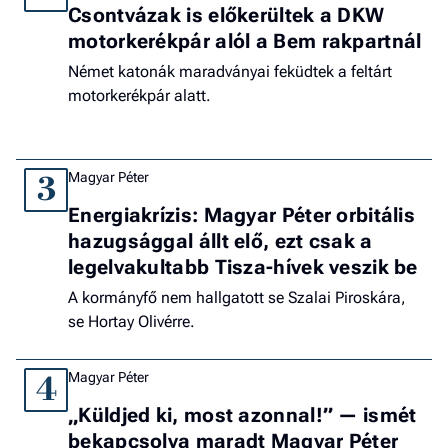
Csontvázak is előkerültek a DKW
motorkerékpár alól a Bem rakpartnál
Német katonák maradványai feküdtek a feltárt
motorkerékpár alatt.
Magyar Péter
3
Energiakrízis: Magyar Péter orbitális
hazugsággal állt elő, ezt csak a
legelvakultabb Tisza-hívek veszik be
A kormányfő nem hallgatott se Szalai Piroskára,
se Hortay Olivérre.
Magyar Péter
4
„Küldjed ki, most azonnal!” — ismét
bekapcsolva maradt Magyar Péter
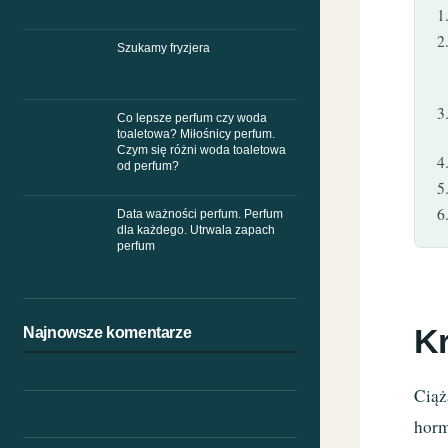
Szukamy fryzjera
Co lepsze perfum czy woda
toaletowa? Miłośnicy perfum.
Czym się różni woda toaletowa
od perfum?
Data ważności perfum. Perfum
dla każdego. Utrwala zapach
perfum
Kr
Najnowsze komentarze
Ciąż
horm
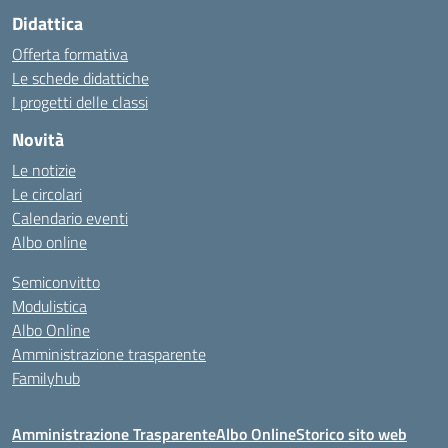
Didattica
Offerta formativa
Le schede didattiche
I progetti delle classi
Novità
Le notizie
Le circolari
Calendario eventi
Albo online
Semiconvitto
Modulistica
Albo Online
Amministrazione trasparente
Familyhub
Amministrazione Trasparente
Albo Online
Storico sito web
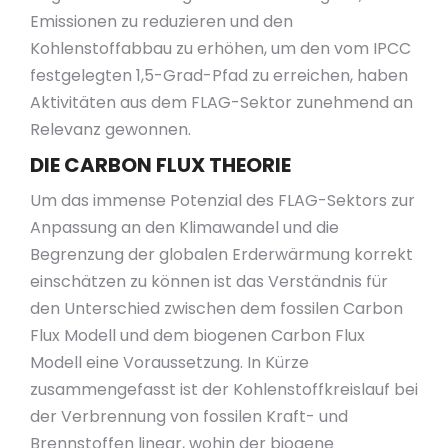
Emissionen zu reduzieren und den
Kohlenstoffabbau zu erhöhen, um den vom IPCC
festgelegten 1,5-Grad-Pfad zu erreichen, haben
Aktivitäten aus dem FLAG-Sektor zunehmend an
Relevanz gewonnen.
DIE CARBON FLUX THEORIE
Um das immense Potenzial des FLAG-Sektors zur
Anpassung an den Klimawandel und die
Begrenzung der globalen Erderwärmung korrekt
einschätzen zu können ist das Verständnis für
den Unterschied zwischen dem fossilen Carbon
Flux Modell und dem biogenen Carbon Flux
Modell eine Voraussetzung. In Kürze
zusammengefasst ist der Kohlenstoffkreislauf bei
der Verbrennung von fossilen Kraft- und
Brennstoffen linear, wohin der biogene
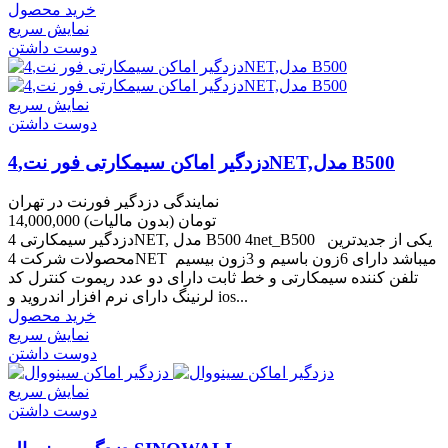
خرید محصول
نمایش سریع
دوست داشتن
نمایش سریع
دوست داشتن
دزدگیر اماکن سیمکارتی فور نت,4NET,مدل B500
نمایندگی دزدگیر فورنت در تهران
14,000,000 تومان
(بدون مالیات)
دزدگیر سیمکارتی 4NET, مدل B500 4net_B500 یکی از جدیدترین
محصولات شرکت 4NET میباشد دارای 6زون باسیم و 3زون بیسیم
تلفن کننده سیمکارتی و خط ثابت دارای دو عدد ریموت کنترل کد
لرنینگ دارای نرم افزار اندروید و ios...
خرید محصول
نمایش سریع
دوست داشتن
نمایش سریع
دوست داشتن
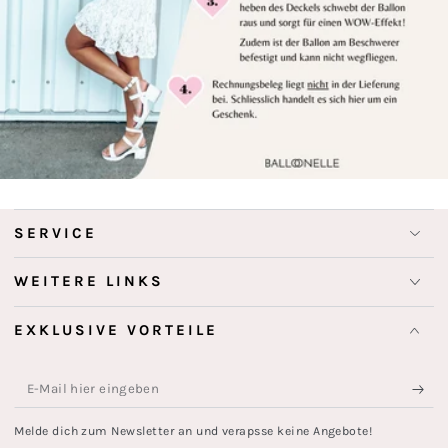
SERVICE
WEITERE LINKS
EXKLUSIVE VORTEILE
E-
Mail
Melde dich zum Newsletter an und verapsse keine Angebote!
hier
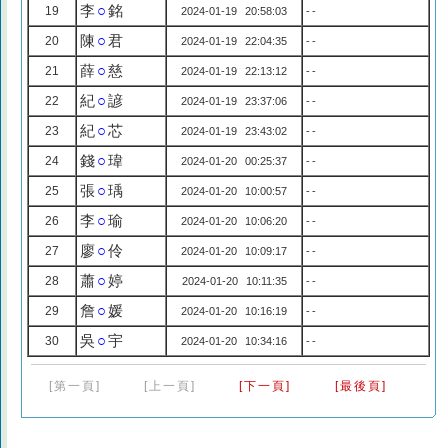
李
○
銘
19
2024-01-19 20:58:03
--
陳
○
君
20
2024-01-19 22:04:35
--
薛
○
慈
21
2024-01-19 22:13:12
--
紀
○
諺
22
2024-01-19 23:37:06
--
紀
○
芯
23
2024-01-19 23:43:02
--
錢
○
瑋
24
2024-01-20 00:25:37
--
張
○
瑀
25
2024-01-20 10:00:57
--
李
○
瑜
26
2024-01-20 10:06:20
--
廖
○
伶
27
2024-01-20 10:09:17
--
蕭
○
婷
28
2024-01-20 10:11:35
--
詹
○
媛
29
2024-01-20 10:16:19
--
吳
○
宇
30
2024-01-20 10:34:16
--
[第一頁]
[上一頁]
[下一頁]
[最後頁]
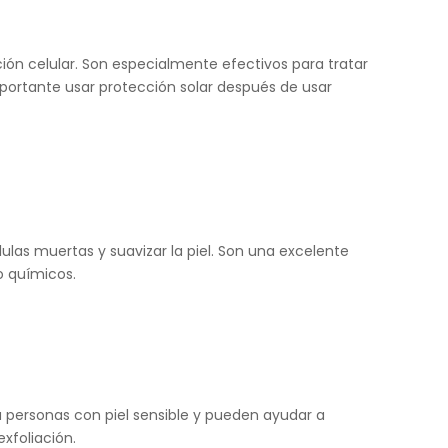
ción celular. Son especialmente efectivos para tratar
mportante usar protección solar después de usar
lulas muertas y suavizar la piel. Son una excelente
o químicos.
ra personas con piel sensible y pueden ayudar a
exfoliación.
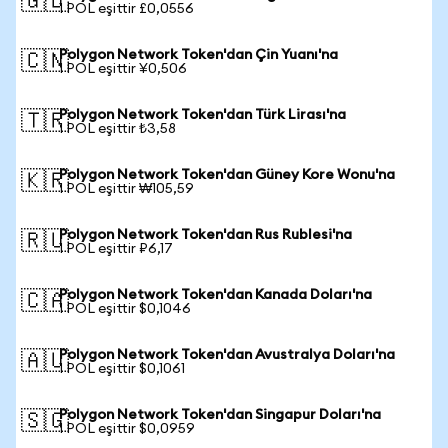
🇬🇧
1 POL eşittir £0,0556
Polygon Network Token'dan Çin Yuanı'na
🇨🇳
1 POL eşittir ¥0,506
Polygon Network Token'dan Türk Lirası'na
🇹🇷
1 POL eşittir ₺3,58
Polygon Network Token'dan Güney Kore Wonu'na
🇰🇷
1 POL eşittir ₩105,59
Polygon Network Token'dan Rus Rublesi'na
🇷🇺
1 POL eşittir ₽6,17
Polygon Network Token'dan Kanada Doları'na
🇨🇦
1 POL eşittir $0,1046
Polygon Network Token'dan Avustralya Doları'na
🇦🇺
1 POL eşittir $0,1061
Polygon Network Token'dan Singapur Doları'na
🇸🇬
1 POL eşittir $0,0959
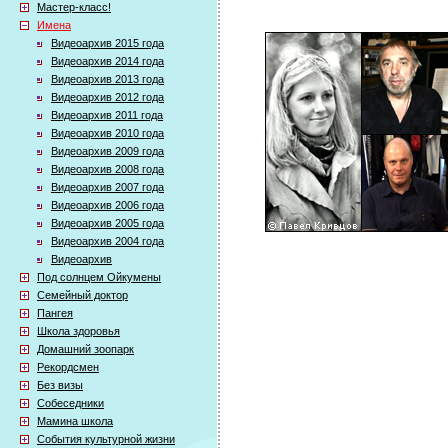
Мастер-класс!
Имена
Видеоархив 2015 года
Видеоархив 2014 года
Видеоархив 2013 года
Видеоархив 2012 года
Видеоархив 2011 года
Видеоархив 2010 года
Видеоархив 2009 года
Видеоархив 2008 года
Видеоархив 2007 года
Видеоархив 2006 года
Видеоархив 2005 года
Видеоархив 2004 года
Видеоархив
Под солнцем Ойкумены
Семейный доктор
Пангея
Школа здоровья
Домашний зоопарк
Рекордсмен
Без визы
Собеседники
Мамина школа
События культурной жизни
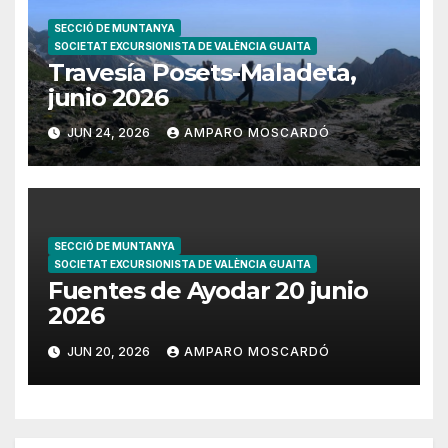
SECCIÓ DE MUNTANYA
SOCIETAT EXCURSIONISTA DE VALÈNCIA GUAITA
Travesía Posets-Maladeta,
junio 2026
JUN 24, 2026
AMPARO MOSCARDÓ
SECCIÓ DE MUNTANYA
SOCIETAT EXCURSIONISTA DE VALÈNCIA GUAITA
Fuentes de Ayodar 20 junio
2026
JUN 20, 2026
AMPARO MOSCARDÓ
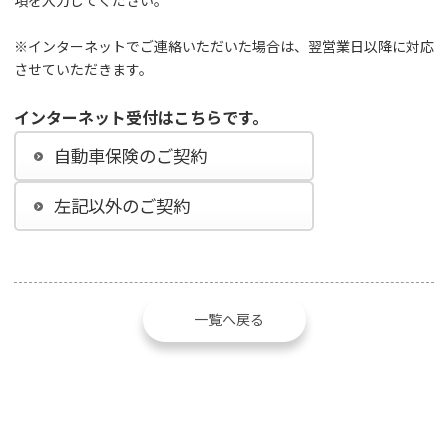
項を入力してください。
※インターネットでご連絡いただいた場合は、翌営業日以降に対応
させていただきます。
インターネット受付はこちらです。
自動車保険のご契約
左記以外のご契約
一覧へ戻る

- - - -

Task prompt. From the records above, copy out word for word every line starting at the line containing "ción celular. Son" and ending at the line containing "exfoliación.", both included.

Task answer.
ción celular. Son especialmente efectivos para tratar
mportante usar protección solar después de usar
lulas muertas y suavizar la piel. Son una excelente
o químicos.
ra personas con piel sensible y pueden ayudar a
exfoliación.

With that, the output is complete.